Ann Crooker St. Clair was born July 27, 1810, to Jacob and Matilda Lane Crooker. She was the oldest of their four children; Alanson was born in September 1812, Amanda in November 1814 and Edmund Z. in August 1818. They were raised on the banks of the Susquehanna River near Unadilla, New York.

When Ann was sixteen years of age, she visited her uncle, the Honorable Amos Lane who lived in Lawrenceburg, Indiana. While there, she met John St. Clair, the grandson of Major General Arthur St. Clair, Governor of the NW Territory, and a Revolutionary War hero. One year later, on August 26, 1827, Ann and John were married.
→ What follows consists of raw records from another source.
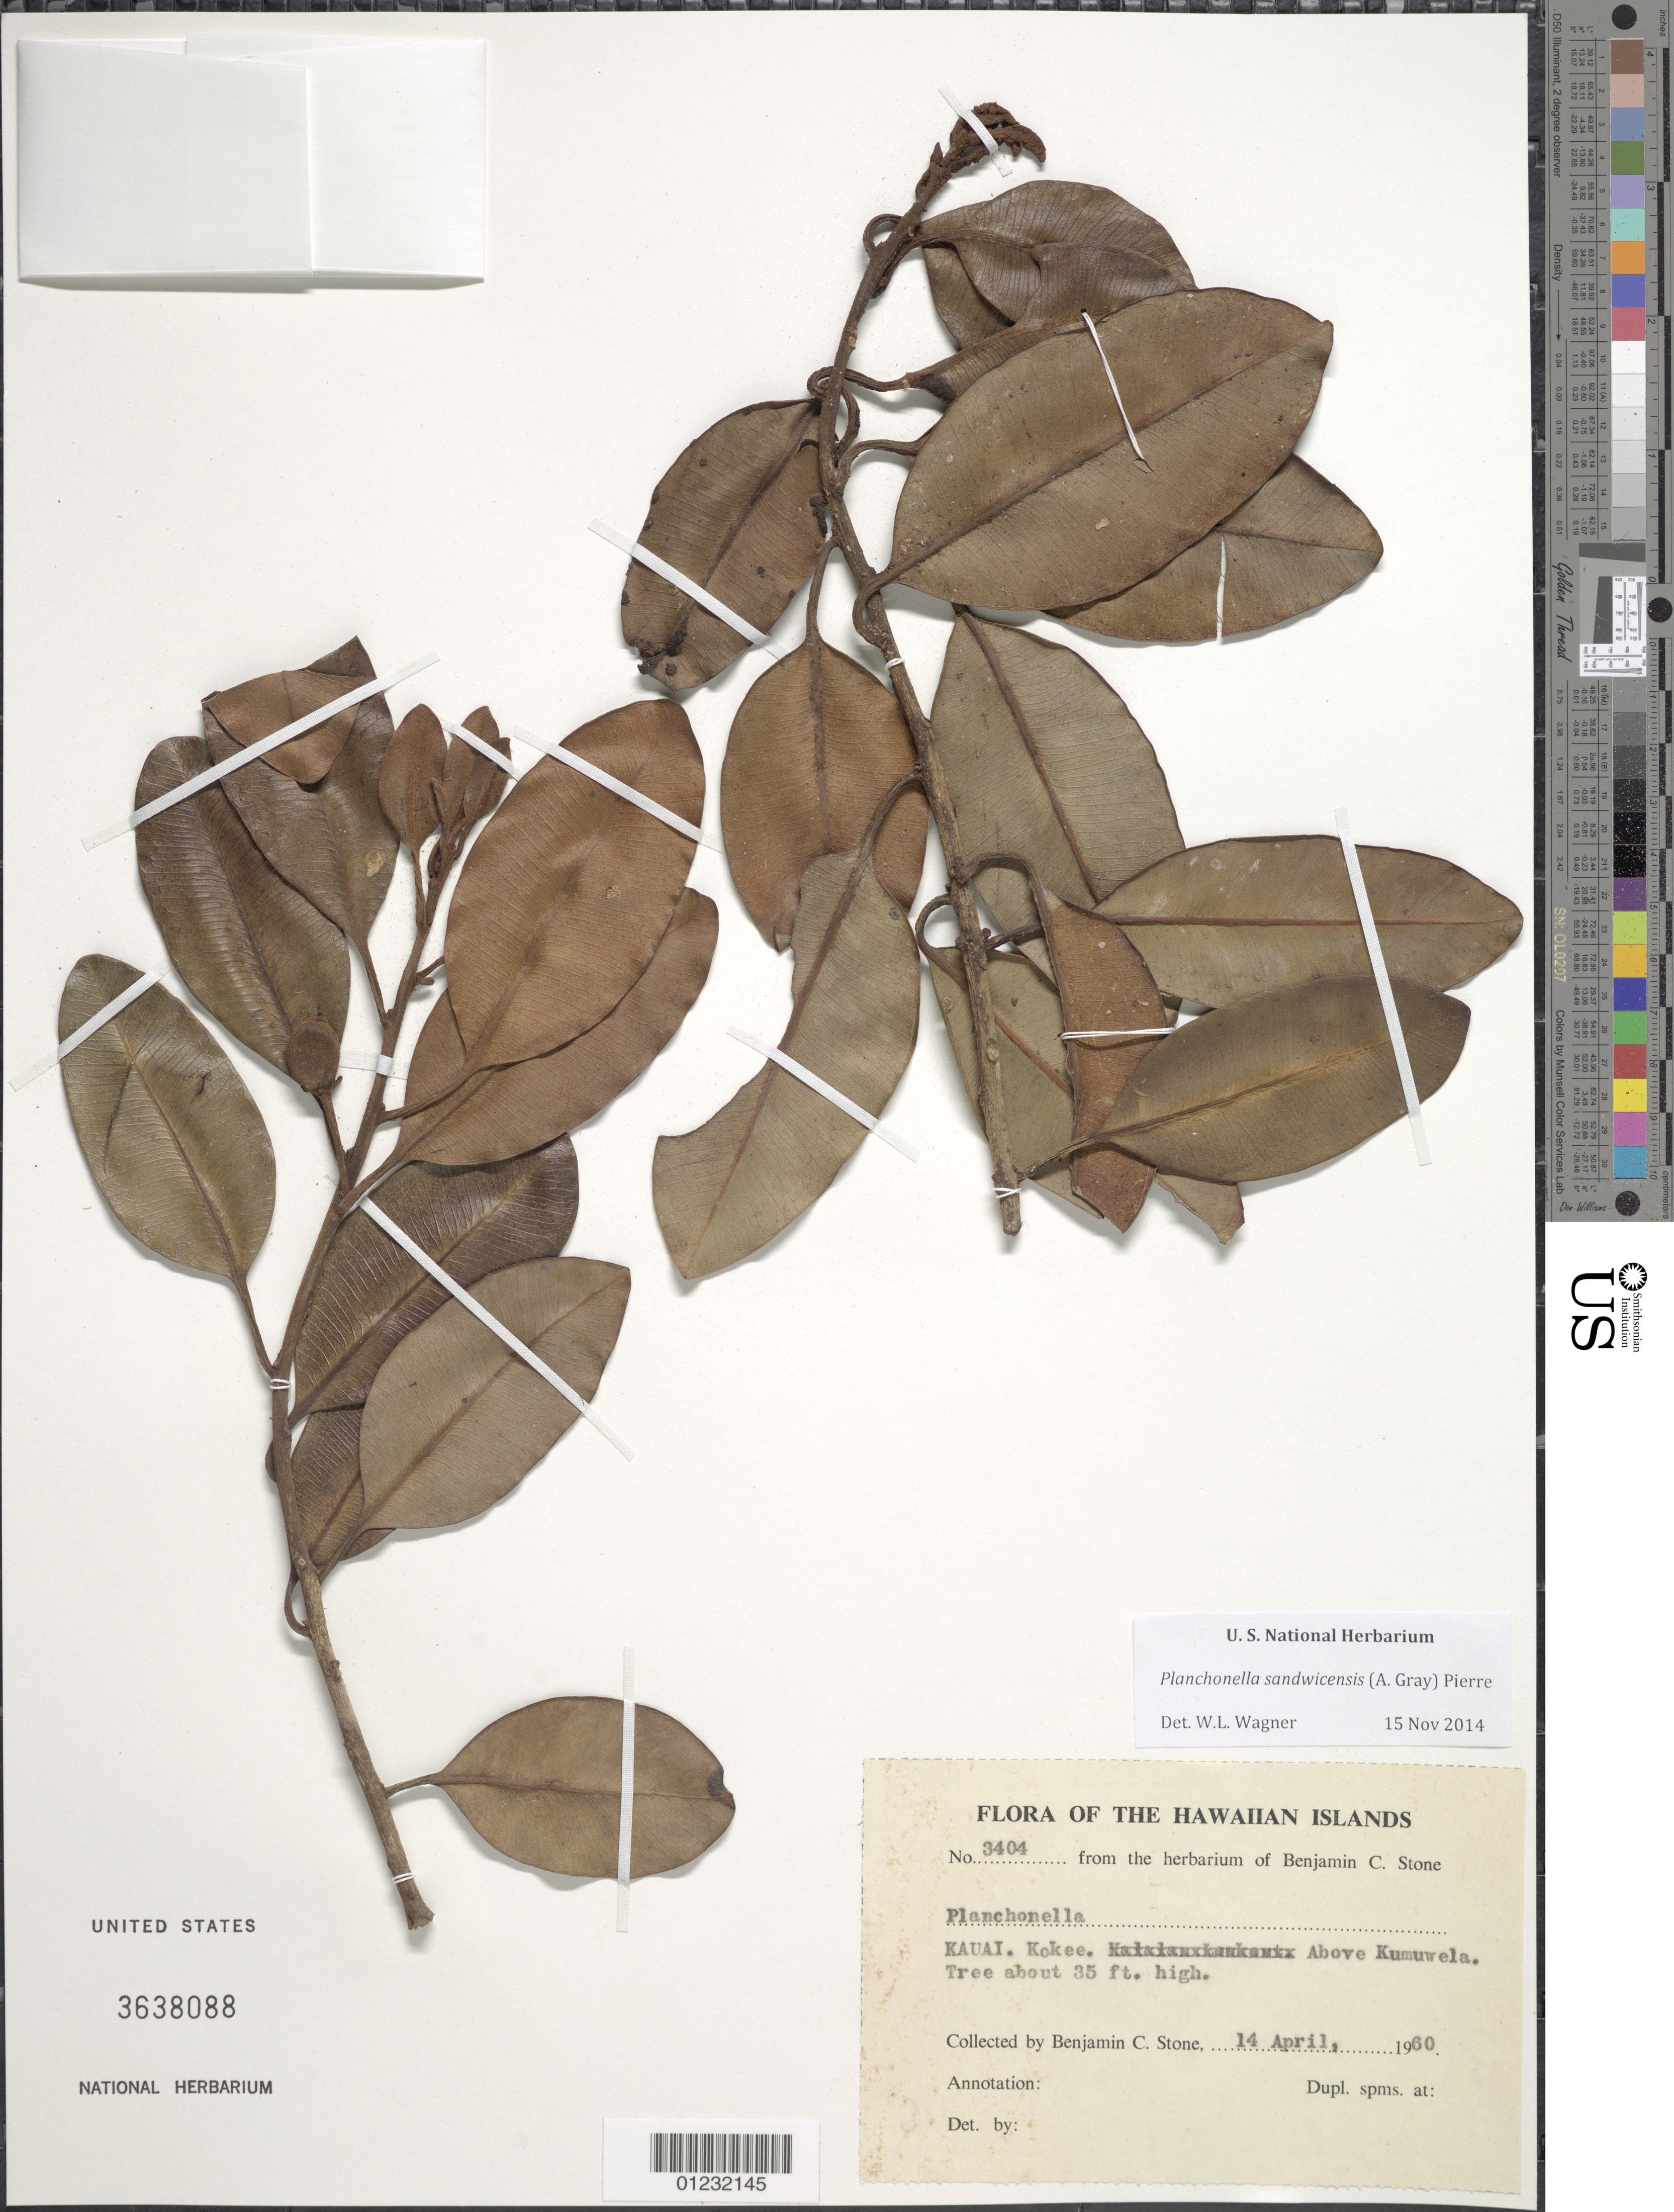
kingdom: Plantae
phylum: Tracheophyta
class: Magnoliopsida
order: Ericales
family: Sapotaceae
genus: Planchonella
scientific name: Planchonella sandwicensis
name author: (A. Gray) Pierre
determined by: Wagner, W. L., (BOT), Smithsonian Institution - National Museum of Natural History (UNITED STATES)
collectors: B. C. Stone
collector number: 3404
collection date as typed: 14 Apr 1960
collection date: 1960-04-14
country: United States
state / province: Hawaii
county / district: Kauai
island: Kaua'i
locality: Above Kumuwela, Kokee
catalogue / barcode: US 3638088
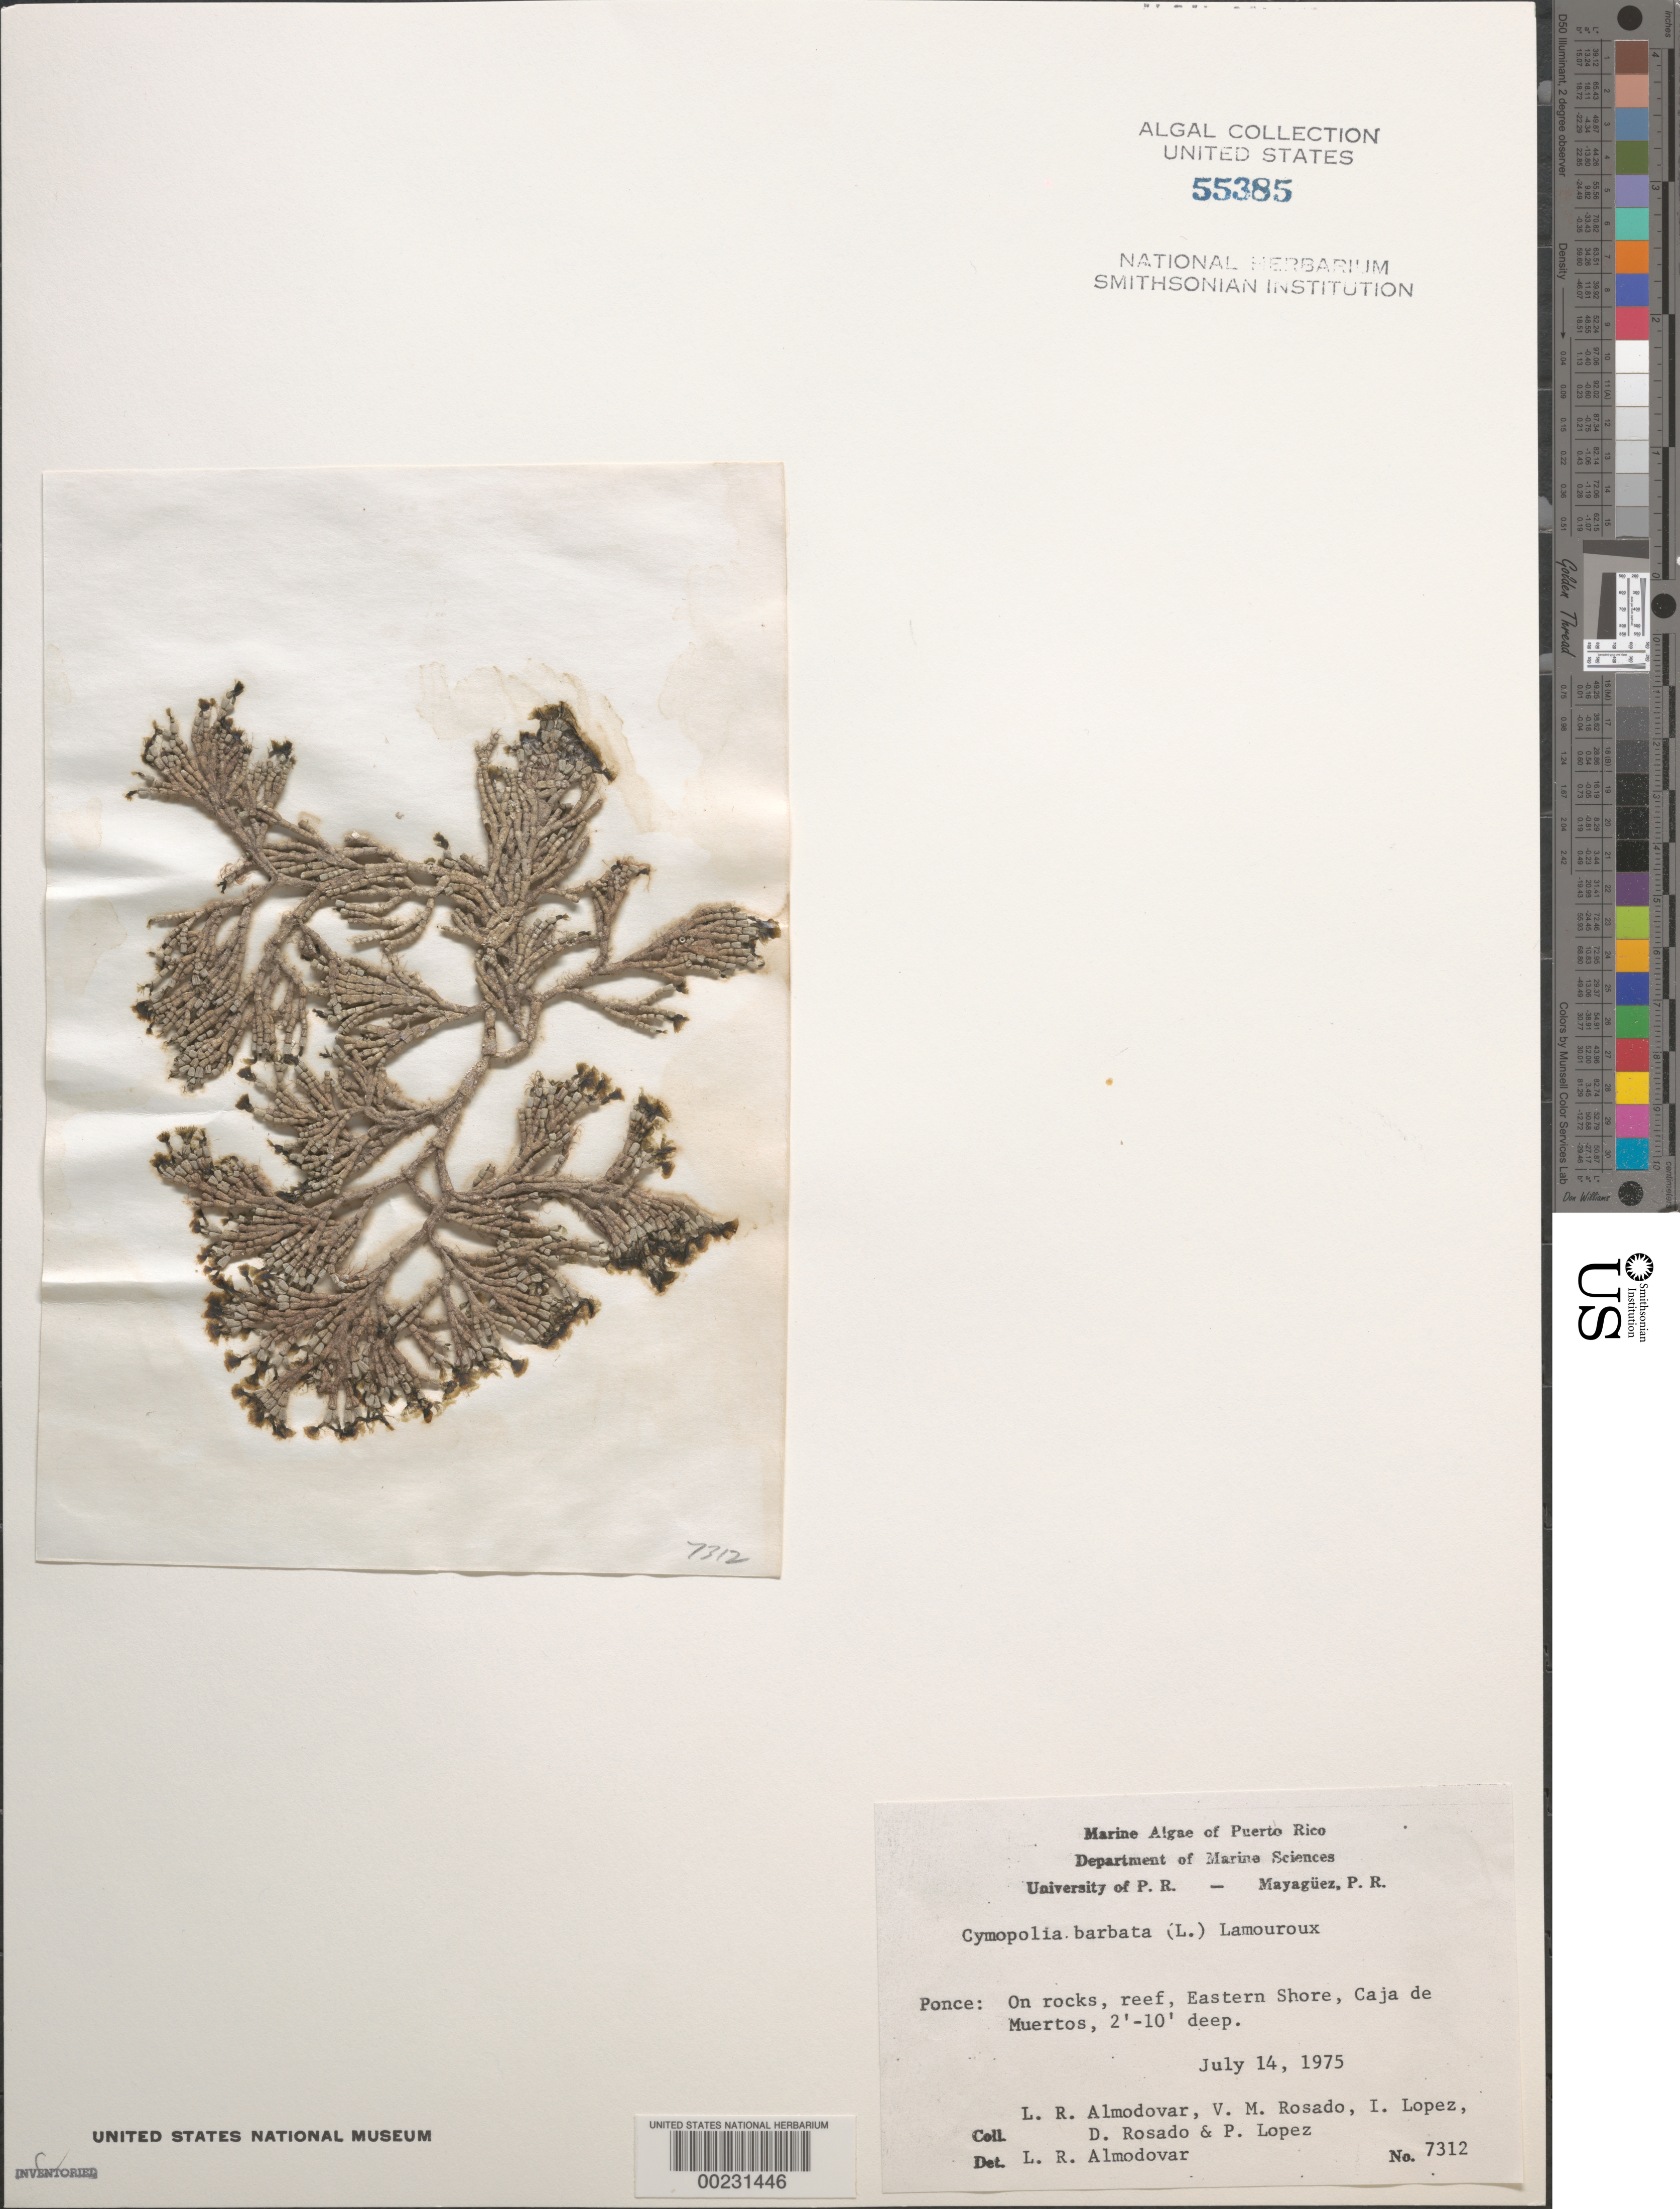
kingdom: Plantae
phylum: Chlorophyta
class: Ulvophyceae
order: Dasycladales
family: Dasycladaceae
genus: Cymopolia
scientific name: Cymopolia barbata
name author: (L.) J.V.Lamouroux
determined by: Almodovar, L. R.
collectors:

The young couple moved westward to Cincinnati, Ohio, where the St. Clair family lived. In 1834, John and Ann, along with their two small children, son William born in 1828, and daughter Mary born in 1830, moved to Peoria, Illinois, where John had purchased a large parcel of property.

Six months after arriving in Illinois, John fell ill and died on October 6, 1834. Ann returned to her parents in New York, and Delaware County New York records show that on September 5, 1838, she married Sherman P. Johnson and shortly afterwards moved to Ewington, Illinois.

In 1841, Ann was faced with the death of S.P. Johnson and three short years later the death of 14-year-old daughter Mary. Her parents both died within a few years of moving to this area.

Ann then married Effingham county clerk, Wilkinson Leith, entertaining the dignitaries who came and went through Ewington. It is stated in a letter written by one of her granddaughters that one of these men was a young lawyer by the name of Abraham Lincoln.

Wilkinson Leith died on December 20, 1849. In 1852, Ann married businessman Martin K. Robinson only to be widowed again in 1868.

Ann Crooker St. Clair Johnson Leith Robinson died October 2, 1877, at 67 and is buried at Ewington Cemetery west of Effingham under the big Crooker stone.